Write out all of the entries that follow, word for word, but skip the pictures.

##### Records provided

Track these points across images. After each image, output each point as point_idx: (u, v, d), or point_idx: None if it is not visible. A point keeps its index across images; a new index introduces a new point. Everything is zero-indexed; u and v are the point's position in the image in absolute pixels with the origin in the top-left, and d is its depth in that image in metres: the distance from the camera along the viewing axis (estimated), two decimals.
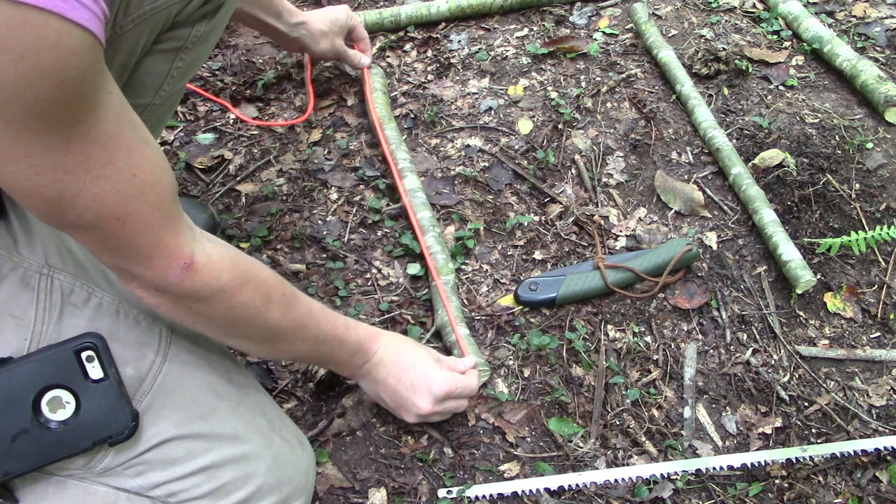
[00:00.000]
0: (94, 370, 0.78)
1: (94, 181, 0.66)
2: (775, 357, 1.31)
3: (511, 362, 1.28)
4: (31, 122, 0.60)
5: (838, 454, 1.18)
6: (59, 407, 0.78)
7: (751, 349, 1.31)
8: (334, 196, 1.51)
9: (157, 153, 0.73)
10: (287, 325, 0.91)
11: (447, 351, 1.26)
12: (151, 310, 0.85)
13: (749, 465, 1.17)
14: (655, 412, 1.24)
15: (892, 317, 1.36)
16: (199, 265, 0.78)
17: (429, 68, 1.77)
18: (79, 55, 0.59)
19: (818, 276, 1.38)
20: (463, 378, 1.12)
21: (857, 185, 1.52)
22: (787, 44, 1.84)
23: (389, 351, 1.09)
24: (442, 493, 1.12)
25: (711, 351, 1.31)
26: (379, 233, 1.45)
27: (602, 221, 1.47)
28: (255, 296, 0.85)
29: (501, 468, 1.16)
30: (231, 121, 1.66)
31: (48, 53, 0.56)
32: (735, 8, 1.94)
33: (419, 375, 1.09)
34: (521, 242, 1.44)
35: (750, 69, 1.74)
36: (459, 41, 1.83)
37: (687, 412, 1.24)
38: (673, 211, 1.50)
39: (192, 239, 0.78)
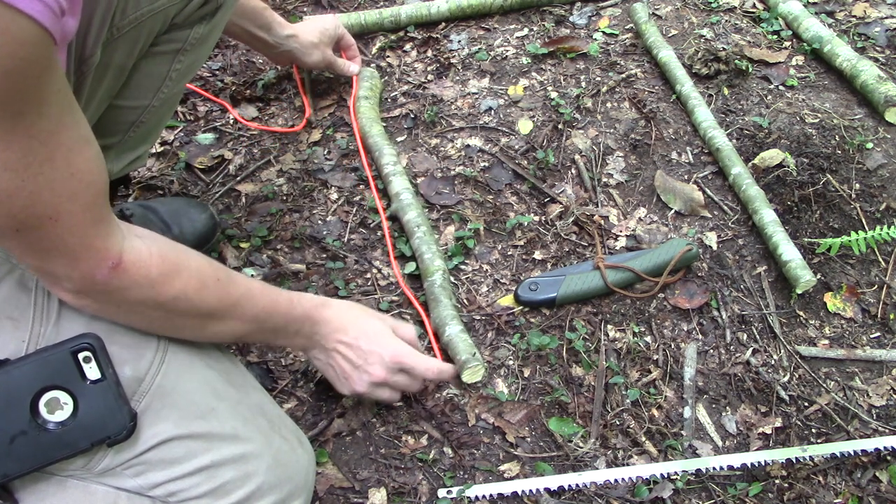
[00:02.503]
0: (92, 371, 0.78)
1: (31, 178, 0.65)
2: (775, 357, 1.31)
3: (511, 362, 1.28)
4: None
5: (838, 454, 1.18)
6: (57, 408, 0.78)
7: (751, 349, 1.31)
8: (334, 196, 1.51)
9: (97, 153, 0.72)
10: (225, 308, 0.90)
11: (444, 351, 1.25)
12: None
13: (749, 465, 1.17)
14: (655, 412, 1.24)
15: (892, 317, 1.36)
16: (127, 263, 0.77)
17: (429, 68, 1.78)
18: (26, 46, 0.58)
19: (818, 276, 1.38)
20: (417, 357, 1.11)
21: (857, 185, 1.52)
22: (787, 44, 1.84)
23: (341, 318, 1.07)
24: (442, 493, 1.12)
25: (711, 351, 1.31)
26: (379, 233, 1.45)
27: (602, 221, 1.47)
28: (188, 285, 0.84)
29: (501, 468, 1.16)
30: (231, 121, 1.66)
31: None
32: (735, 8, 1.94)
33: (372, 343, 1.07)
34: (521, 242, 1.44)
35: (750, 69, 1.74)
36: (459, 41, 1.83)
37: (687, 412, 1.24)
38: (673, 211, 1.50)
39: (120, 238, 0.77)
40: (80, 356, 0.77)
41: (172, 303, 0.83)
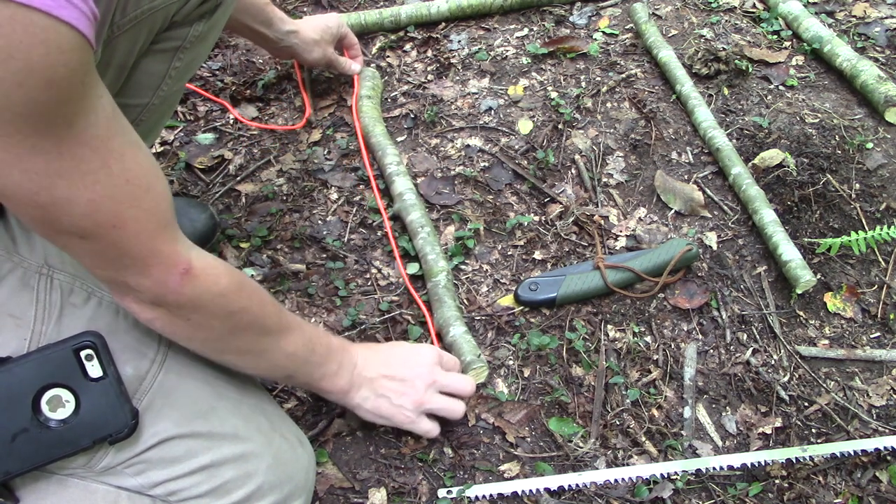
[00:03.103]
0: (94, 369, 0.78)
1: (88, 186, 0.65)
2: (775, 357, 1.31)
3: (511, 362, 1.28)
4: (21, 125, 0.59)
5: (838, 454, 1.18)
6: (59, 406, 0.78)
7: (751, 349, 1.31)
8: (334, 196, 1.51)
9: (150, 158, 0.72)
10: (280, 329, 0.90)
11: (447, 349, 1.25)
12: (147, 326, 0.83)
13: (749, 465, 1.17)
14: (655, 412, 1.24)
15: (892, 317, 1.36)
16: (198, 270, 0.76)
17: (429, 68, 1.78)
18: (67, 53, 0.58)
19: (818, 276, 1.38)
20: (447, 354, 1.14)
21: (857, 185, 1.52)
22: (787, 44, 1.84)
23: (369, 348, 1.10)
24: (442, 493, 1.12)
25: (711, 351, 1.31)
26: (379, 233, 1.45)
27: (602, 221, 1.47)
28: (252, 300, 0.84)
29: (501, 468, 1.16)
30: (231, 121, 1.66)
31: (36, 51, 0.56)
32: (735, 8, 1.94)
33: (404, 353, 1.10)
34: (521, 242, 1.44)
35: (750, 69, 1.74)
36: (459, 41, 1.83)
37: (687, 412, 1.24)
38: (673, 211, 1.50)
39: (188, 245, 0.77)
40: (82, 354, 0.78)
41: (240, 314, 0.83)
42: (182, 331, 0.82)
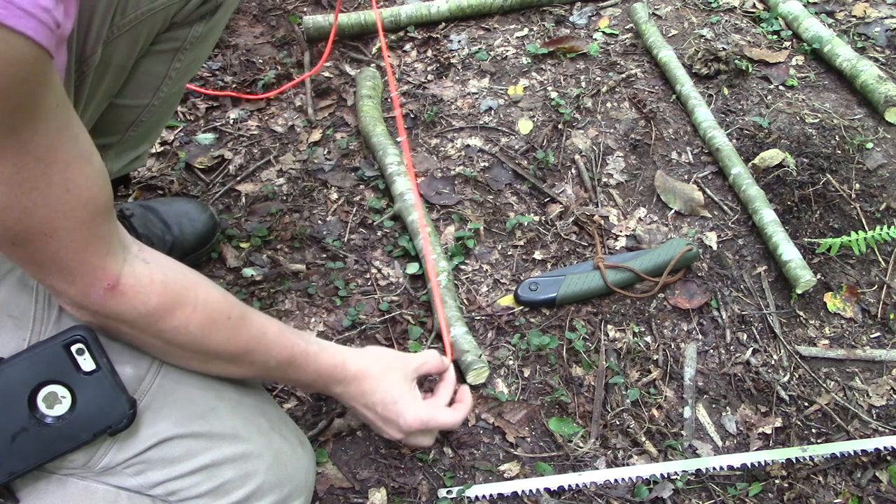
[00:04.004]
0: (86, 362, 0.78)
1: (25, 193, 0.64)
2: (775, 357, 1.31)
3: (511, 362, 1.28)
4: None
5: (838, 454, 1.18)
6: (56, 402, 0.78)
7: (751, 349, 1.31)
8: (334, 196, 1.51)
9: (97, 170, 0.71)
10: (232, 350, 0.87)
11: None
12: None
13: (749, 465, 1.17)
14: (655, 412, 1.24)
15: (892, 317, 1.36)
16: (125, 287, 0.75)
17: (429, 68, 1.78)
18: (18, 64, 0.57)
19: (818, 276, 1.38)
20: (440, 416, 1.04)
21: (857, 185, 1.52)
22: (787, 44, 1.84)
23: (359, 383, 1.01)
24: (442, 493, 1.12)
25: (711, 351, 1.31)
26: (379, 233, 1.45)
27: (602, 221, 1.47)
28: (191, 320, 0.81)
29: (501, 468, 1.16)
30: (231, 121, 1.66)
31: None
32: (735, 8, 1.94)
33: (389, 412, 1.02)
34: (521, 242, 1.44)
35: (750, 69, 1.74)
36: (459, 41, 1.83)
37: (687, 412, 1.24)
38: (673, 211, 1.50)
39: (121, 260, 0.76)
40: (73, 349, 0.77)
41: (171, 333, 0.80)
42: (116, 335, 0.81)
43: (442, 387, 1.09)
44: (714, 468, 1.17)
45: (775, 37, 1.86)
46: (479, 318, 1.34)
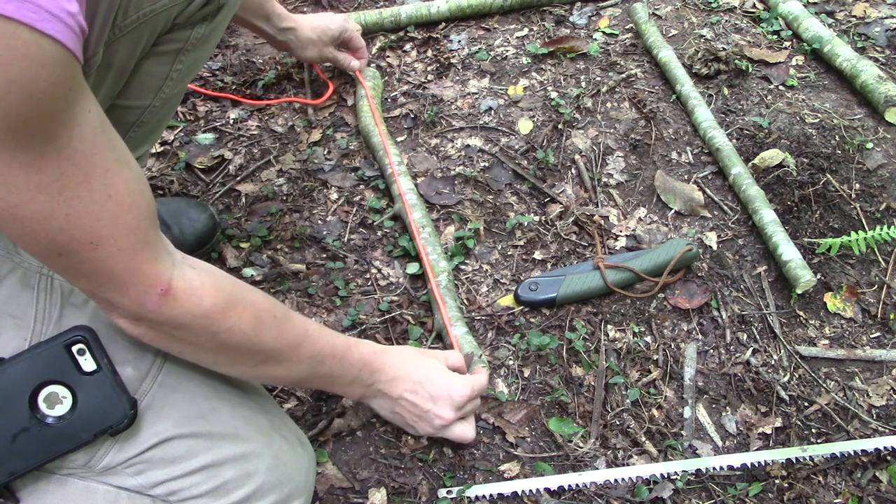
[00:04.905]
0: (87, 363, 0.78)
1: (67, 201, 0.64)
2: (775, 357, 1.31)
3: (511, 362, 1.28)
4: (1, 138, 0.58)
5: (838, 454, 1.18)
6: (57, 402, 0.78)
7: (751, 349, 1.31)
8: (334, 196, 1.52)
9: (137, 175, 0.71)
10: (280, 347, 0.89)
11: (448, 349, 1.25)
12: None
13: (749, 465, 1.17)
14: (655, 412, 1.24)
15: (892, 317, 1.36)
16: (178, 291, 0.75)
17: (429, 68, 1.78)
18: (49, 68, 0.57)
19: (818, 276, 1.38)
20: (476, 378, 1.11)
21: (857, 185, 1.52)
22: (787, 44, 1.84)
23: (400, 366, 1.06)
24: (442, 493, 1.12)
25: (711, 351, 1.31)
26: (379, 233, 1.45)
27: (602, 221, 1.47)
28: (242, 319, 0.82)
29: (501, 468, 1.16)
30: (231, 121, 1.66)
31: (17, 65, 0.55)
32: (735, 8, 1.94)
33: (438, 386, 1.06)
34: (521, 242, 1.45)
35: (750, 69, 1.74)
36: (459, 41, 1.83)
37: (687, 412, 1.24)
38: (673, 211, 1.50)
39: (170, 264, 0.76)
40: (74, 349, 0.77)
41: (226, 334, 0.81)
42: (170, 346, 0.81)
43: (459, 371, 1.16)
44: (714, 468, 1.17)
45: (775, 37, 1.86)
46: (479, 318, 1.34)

##########

_Solved exercise_
Track these points across images. After each image, output each point as point_idx: (u, v, d), or point_idx: None if it is not visible. A point keeps its index across images; a new index introduces a new point. Everything is zero-indexed; u and v are the point's position in the image in absolute pixels with the origin in the top-left, and d is its depth in that image in metres: the distance from the camera along the viewing axis (estimated), two decimals.
[00:00.000]
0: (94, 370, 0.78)
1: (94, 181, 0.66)
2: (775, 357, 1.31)
3: (511, 362, 1.28)
4: (31, 122, 0.60)
5: (838, 454, 1.18)
6: (59, 407, 0.78)
7: (751, 349, 1.31)
8: (334, 196, 1.51)
9: (157, 153, 0.73)
10: (287, 325, 0.91)
11: (447, 351, 1.26)
12: (151, 310, 0.85)
13: (749, 465, 1.17)
14: (655, 412, 1.24)
15: (892, 317, 1.36)
16: (199, 265, 0.78)
17: (429, 68, 1.77)
18: (79, 55, 0.59)
19: (818, 276, 1.38)
20: (463, 378, 1.12)
21: (857, 185, 1.52)
22: (787, 44, 1.84)
23: (389, 351, 1.09)
24: (442, 493, 1.12)
25: (711, 351, 1.31)
26: (379, 233, 1.45)
27: (602, 221, 1.47)
28: (255, 296, 0.85)
29: (501, 468, 1.16)
30: (231, 121, 1.66)
31: (48, 53, 0.56)
32: (735, 8, 1.94)
33: (419, 375, 1.09)
34: (521, 242, 1.44)
35: (750, 69, 1.74)
36: (459, 41, 1.83)
37: (687, 412, 1.24)
38: (673, 211, 1.50)
39: (192, 239, 0.78)
[00:02.503]
0: (92, 371, 0.78)
1: (31, 178, 0.65)
2: (775, 357, 1.31)
3: (511, 362, 1.28)
4: None
5: (838, 454, 1.18)
6: (57, 408, 0.78)
7: (751, 349, 1.31)
8: (334, 196, 1.51)
9: (97, 153, 0.72)
10: (225, 308, 0.90)
11: (444, 351, 1.25)
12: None
13: (749, 465, 1.17)
14: (655, 412, 1.24)
15: (892, 317, 1.36)
16: (127, 263, 0.77)
17: (429, 68, 1.78)
18: (26, 46, 0.58)
19: (818, 276, 1.38)
20: (417, 357, 1.11)
21: (857, 185, 1.52)
22: (787, 44, 1.84)
23: (341, 318, 1.07)
24: (442, 493, 1.12)
25: (711, 351, 1.31)
26: (379, 233, 1.45)
27: (602, 221, 1.47)
28: (188, 285, 0.84)
29: (501, 468, 1.16)
30: (231, 121, 1.66)
31: None
32: (735, 8, 1.94)
33: (372, 343, 1.07)
34: (521, 242, 1.44)
35: (750, 69, 1.74)
36: (459, 41, 1.83)
37: (687, 412, 1.24)
38: (673, 211, 1.50)
39: (120, 238, 0.77)
40: (80, 356, 0.77)
41: (172, 303, 0.83)
[00:03.103]
0: (94, 369, 0.78)
1: (88, 186, 0.65)
2: (775, 357, 1.31)
3: (511, 362, 1.28)
4: (21, 125, 0.59)
5: (838, 454, 1.18)
6: (59, 406, 0.78)
7: (751, 349, 1.31)
8: (334, 196, 1.51)
9: (150, 158, 0.72)
10: (280, 329, 0.90)
11: (447, 349, 1.25)
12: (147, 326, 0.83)
13: (749, 465, 1.17)
14: (655, 412, 1.24)
15: (892, 317, 1.36)
16: (198, 270, 0.76)
17: (429, 68, 1.78)
18: (67, 53, 0.58)
19: (818, 276, 1.38)
20: (447, 354, 1.14)
21: (857, 185, 1.52)
22: (787, 44, 1.84)
23: (369, 348, 1.10)
24: (442, 493, 1.12)
25: (711, 351, 1.31)
26: (379, 233, 1.45)
27: (602, 221, 1.47)
28: (252, 300, 0.84)
29: (501, 468, 1.16)
30: (231, 121, 1.66)
31: (36, 51, 0.56)
32: (735, 8, 1.94)
33: (404, 353, 1.10)
34: (521, 242, 1.44)
35: (750, 69, 1.74)
36: (459, 41, 1.83)
37: (687, 412, 1.24)
38: (673, 211, 1.50)
39: (188, 245, 0.77)
40: (82, 354, 0.78)
41: (240, 314, 0.83)
42: (182, 331, 0.82)
[00:04.004]
0: (86, 362, 0.78)
1: (25, 193, 0.64)
2: (775, 357, 1.31)
3: (511, 362, 1.28)
4: None
5: (838, 454, 1.18)
6: (56, 402, 0.78)
7: (751, 349, 1.31)
8: (334, 196, 1.51)
9: (97, 170, 0.71)
10: (232, 350, 0.87)
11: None
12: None
13: (749, 465, 1.17)
14: (655, 412, 1.24)
15: (892, 317, 1.36)
16: (125, 287, 0.75)
17: (429, 68, 1.78)
18: (18, 64, 0.57)
19: (818, 276, 1.38)
20: (440, 416, 1.04)
21: (857, 185, 1.52)
22: (787, 44, 1.84)
23: (359, 383, 1.01)
24: (442, 493, 1.12)
25: (711, 351, 1.31)
26: (379, 233, 1.45)
27: (602, 221, 1.47)
28: (191, 320, 0.81)
29: (501, 468, 1.16)
30: (231, 121, 1.66)
31: None
32: (735, 8, 1.94)
33: (389, 412, 1.02)
34: (521, 242, 1.44)
35: (750, 69, 1.74)
36: (459, 41, 1.83)
37: (687, 412, 1.24)
38: (673, 211, 1.50)
39: (121, 260, 0.76)
40: (73, 349, 0.77)
41: (171, 333, 0.80)
42: (116, 335, 0.81)
43: (442, 387, 1.09)
44: (714, 468, 1.17)
45: (775, 37, 1.86)
46: (479, 318, 1.34)
[00:04.905]
0: (87, 363, 0.78)
1: (67, 201, 0.64)
2: (775, 357, 1.31)
3: (511, 362, 1.28)
4: (1, 138, 0.58)
5: (838, 454, 1.18)
6: (57, 402, 0.78)
7: (751, 349, 1.31)
8: (334, 196, 1.52)
9: (137, 175, 0.71)
10: (280, 347, 0.89)
11: (448, 349, 1.25)
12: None
13: (749, 465, 1.17)
14: (655, 412, 1.24)
15: (892, 317, 1.36)
16: (178, 291, 0.75)
17: (429, 68, 1.78)
18: (49, 68, 0.57)
19: (818, 276, 1.38)
20: (476, 378, 1.11)
21: (857, 185, 1.52)
22: (787, 44, 1.84)
23: (400, 366, 1.06)
24: (442, 493, 1.12)
25: (711, 351, 1.31)
26: (379, 233, 1.45)
27: (602, 221, 1.47)
28: (242, 319, 0.82)
29: (501, 468, 1.16)
30: (231, 121, 1.66)
31: (17, 65, 0.55)
32: (735, 8, 1.94)
33: (438, 386, 1.06)
34: (521, 242, 1.45)
35: (750, 69, 1.74)
36: (459, 41, 1.83)
37: (687, 412, 1.24)
38: (673, 211, 1.50)
39: (170, 264, 0.76)
40: (74, 349, 0.77)
41: (226, 334, 0.81)
42: (170, 346, 0.81)
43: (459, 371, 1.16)
44: (714, 468, 1.17)
45: (775, 37, 1.86)
46: (479, 318, 1.34)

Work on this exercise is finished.